Miners braved the dangerous conditions for scant pay.
"We were poor," said Keheley, whose father worked in the mines. "We didn't always have meat on the table, even though my dad was working six days a week."
The work divided Picher into two stark classes, he said.
Men who shoveled heavy metals out of the mines were paid 11 1/2 cents to shovel a half-ton pile of rock into a can, Keheley said. John Mott, a 79-year-old former mill worker, said he earned $0.78 an hour herding toxic lead and zinc gravel onto the chat piles during World War II.
That pay was higher than the federal minimum wage, according to the U.S. Labor Department.
Meanwhile, the mines sold or melted ore worth between $6 million and $38 million a year, according to a 1970 government report.
Workers had no insurance from their work in the mines, health or otherwise, Keheley said.
Yearly physical exams were required by the Tri-State Zinc & Lead Ore Producers Association and were conducted in the building that now is home to the mining museum and its display of obituaries.
Doctors' records show chest X-rays to be the only real point of interest in the exam. Keheley said the X-rays were used to see whether miners had silicosis (which usually is caused by working in a mine) or other lung diseases that would cause them to work more slowly.
Miners with lung disease were fired on the spot, he said.
Miners had to carry a wallet-sized health card with them. If you failed a health test, that fact appeared on your card, and you could never work for any of the area's mining companies again.
Workers were "expendable," Keheley said. A line of healthy people almost always waited to take a sick miner's spot.
And without many regulations or strong unions, little could be done to curb worker abuse, said William W. Savage Jr., a historian at the University of Oklahoma.
"If you can exploit the labor force in the east in factories, you can certainly abuse the rural population, or the predominantly rural population of a place like Oklahoma," he said.
The last mine closed in 1970.
The Eagle-Picher Mining Co., the last to remain, made no news conferences or announcement for the occasion, Keheley said. The company "quietly closed the door" on the mining era simply by writing an article in a local newspaper.
The hunt for precious minerals in northeastern Oklahoma has left the earth, a town and its people forever turned inside out.
"Look what we're facing," Peggy Rhoades said, sitting in her living room. "We're going to have to move. We thought we were going to be here for the rest of our lives."
But Picher has a spirit, residents say.
Its independent streak and never-give-up attitude were implanted through decades of hard times.
Living here has been dangerous and difficult; and that's something most here say they can cope with. After all, if the mining companies hadn't turned the fertile hay meadows into a tarnished moonscape, this town would not exist.

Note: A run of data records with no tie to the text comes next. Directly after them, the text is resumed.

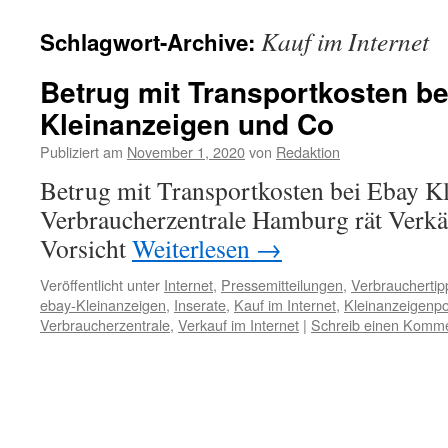
Kauf im Internet
Schlagwort-Archive:
Betrug mit Transportkosten b
Kleinanzeigen und Co
Publiziert am
November 1, 2020
von
Redaktion
Betrug mit Transportkosten bei Ebay K
Verbraucherzentrale Hamburg rät Verkä
Vorsicht
Weiterlesen
→
Veröffentlicht unter
Internet
,
Pressemitteilungen
,
Verbrauchertip
ebay-Kleinanzeigen
,
Inserate
,
Kauf im Internet
,
Kleinanzeigenpo
Verbraucherzentrale
,
Verkauf im Internet
|
Schreib einen Komm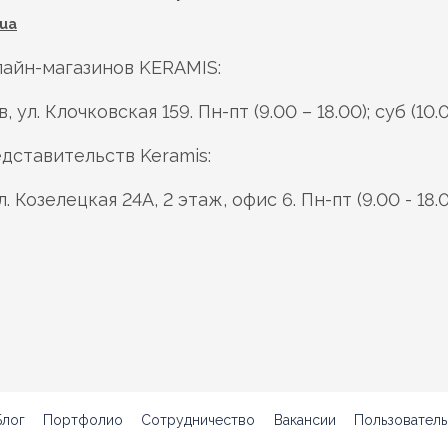
ua
айн-магазинов KERAMIS:
в, ул. Клочковская 159. Пн-пт (9.00 – 18.00); суб (10.0
дставительств Keramis:
ул. Козелецкая 24А, 2 этаж, офис 6. Пн-пт (9.00 - 18.
Блог
Портфолио
Сотрудничество
Вакансии
Пользователь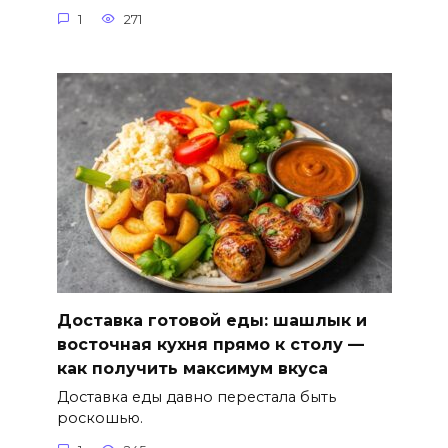
1
271
Доставка готовой еды: шашлык и
восточная кухня прямо к столу —
как получить максимум вкуса
Доставка еды давно перестала быть
роскошью.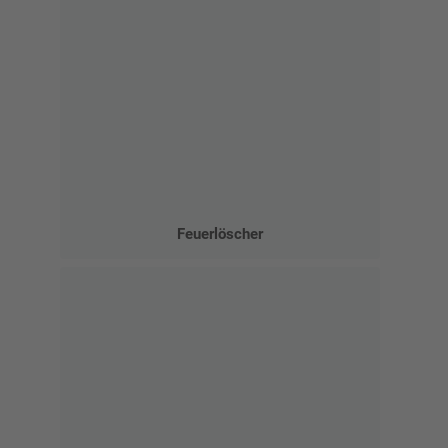
Feuerlöscher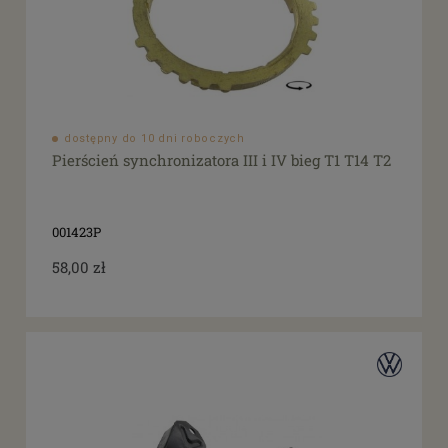
dostępny do 10 dni roboczych
Pierścień synchronizatora III i IV bieg T1 T14 T2
001423P
58,00 zł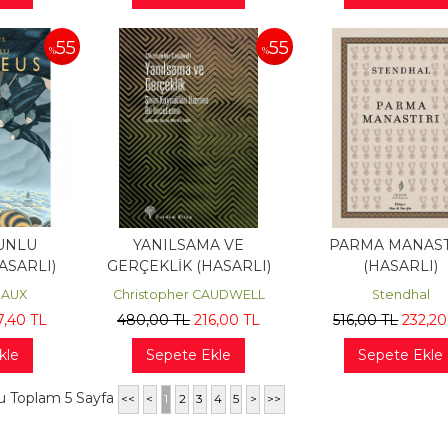
55
55
%
%
UNLU
YANILSAMA VE
PARMA MANAST
ASARLI)
GERÇEKLİK (HASARLI)
(HASARLI)
MAUX
Christopher CAUDWELL
Stendhal
7
,40
TL
480
,00
TL
216
,00
TL
516
,00
TL
232
,20
kle
Sepete Ekle
Sepete Ekle
u Toplam 5 Sayfa
<<
<
1
2
3
4
5
>
>>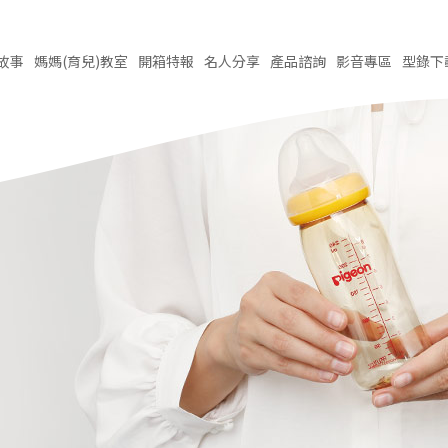
故事
媽媽(育兒)
教室
開箱
特報
名人
分享
產品
諮詢
影音
專區
型錄
下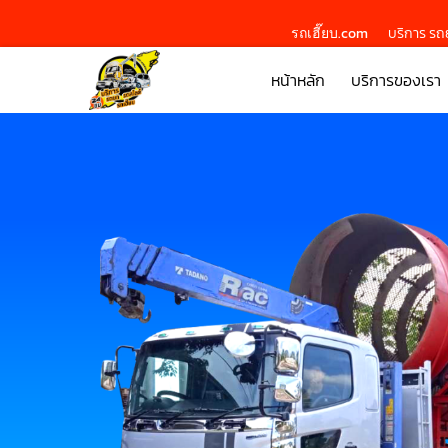
รถเฮี๊ยบ.com
บริการ รถย
หน้าหลัก
บริการของเรา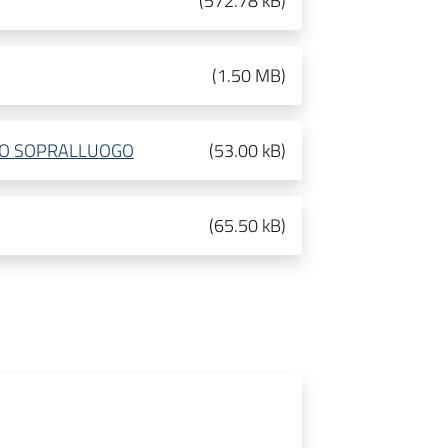
(
572.78 kB
)
(
1.50 MB
)
TO SOPRALLUOGO
(
53.00 kB
)
(
65.50 kB
)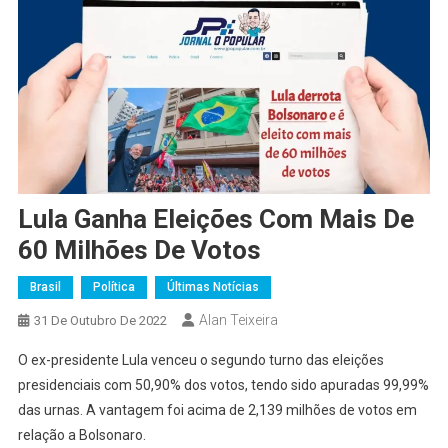
Lula Ganha Eleições Com Mais De
60 Milhões De Votos
Brasil
Política
Últimas Notícias
Alan Teixeira
31 De Outubro De 2022
O ex-presidente Lula venceu o segundo turno das eleições
presidenciais com 50,90% dos votos, tendo sido apuradas 99,99%
das urnas. A vantagem foi acima de 2,139 milhões de votos em
relação a Bolsonaro.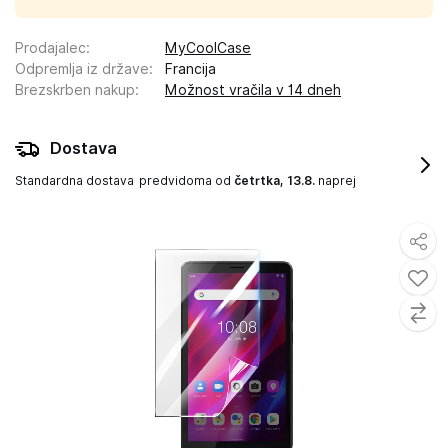
Prodajalec
:
MyCoolCase
Odpremlja iz države
:
Francija
Brezskrben nakup
:
Možnost vračila v 14 dneh
Dostava
Standardna dostava
predvidoma od
četrtka, 13.8.
naprej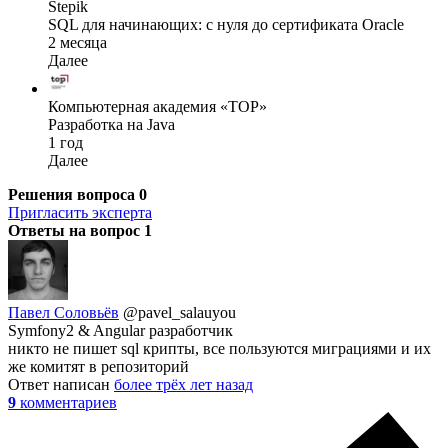
Stepik
SQL для начинающих: с нуля до сертификата Oracle
2 месяца
Далее
Компьютерная академия «TOP»
Разработка на Java
1 год
Далее
Решения вопроса
0
Пригласить эксперта
Ответы на вопрос
1
Павел Соловьёв
@pavel_salauyou
Symfony2 & Angular разработчик
никто не пишет sql крипты, все пользуются миграциями и их
же комитят в репозиторий
Ответ написан
более трёх лет назад
9
комментариев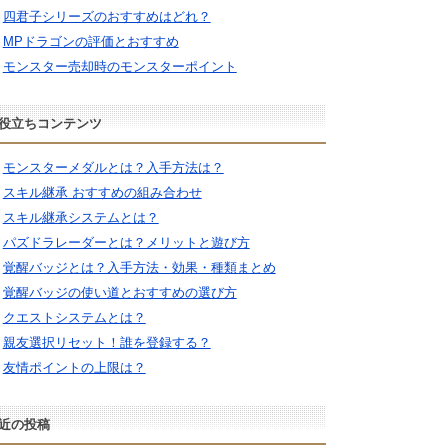
四君子シリーズのおすすめはどれ？
MPドラゴンの評価とおすすめ
モンスター売却時のモンスターポイント
役立ちコンテンツ
モンスターメダルとは？入手方法は？
スキル継承 おすすめの組み合わせ
スキル継承システムとは？
パズドラレーダーとは？メリットと遊び方
覚醒バッジとは？入手方法・効果・種類まとめ
覚醒バッジの使い道とおすすめの選び方
クエストシステムとは？
親友選択リセット！誰を登録する？
友情ポイントの上限は？
近の投稿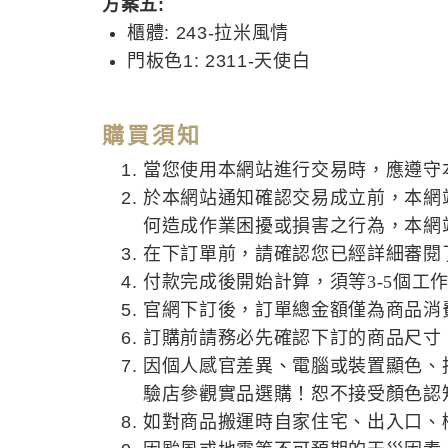
方案五:
櫃體: 243-拉米風情
門板色1: 2311-天使白
購買須知
當您使用本網站進行交易時，應遵守
於本網站通知確認交易成立前，本網
何造成作業困擾或損害之行為，本網
在下訂單前，請確認您已經詳細審閱
付款完成後開始計算，須等3-5個工
官網下訂後，訂單總金額僅為商品消
訂購前請務必先確認下訂的商品尺寸
因個人感官差異、電腦或裝置顯色、
驗店參觀實品選購！恕不接受顏色認
如對商品搬運時自家住宅、出入口、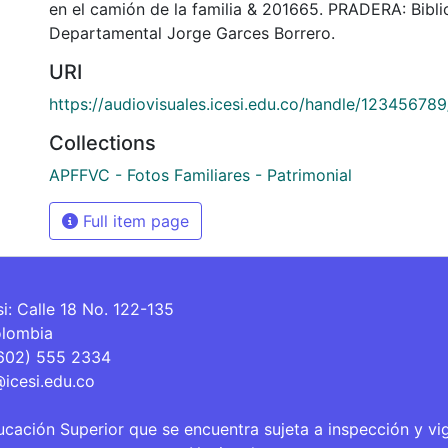
en el camión de la familia & 201665. PRADERA: Bibli
Departamental Jorge Garces Borrero.
URI
https://audiovisuales.icesi.edu.co/handle/12345678
Collections
APFFVC - Fotos Familiares - Patrimonial
Full item page
si: Calle 18 No. 122-135
olombia
(602) 555 2334
@icesi.edu.co
ucación Superior que se encuentra sujeta a inspección y vi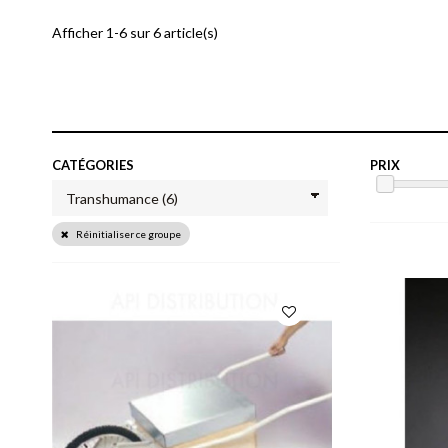
Afficher 1-6 sur 6 article(s)
CATÉGORIES
PRIX
Réinitialiser ce groupe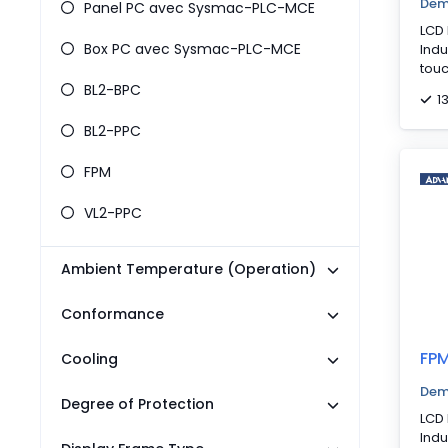
Dem
Panel PC avec Sysmac-PLC-MCE
LCD 
Box PC avec Sysmac-PLC-MCE
Indu
tou
BL2-BPC
1
BL2-PPC
FPM
VL2-PPC
Ambient Temperature (Operation)
Conformance
FP
Cooling
Dem
Degree of Protection
LCD 
Indu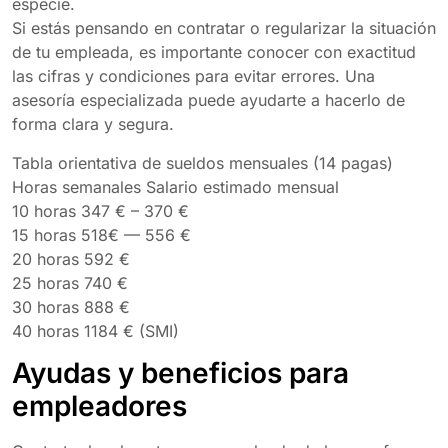
especie.
Si estás pensando en contratar o regularizar la situación
de tu empleada, es importante conocer con exactitud
las cifras y condiciones para evitar errores. Una
asesoría especializada puede ayudarte a hacerlo de
forma clara y segura.
Tabla orientativa de sueldos mensuales (14 pagas)
Horas semanales Salario estimado mensual
10 horas 347 € – 370 €
15 horas 518€ — 556 €
20 horas 592 €
25 horas 740 €
30 horas 888 €
40 horas 1184 € (SMI)
Ayudas y beneficios para
empleadores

But for even the proudest of Picherites, the federal buyout of their homes — and the likely death of their town — is beginning to feel a lot like fate.
Editor's note: The Eagle-Picher company declined to comment for this report. Art Fiacco, spokesman for Eagle-Picher Technologies, said he did not know a bankrupt branch of his company had operated mines in Oklahoma, or about the current government buyout. The company came out of its second bankruptcy this summer, he said, and deals primarily in the space, defense, medical and power industries.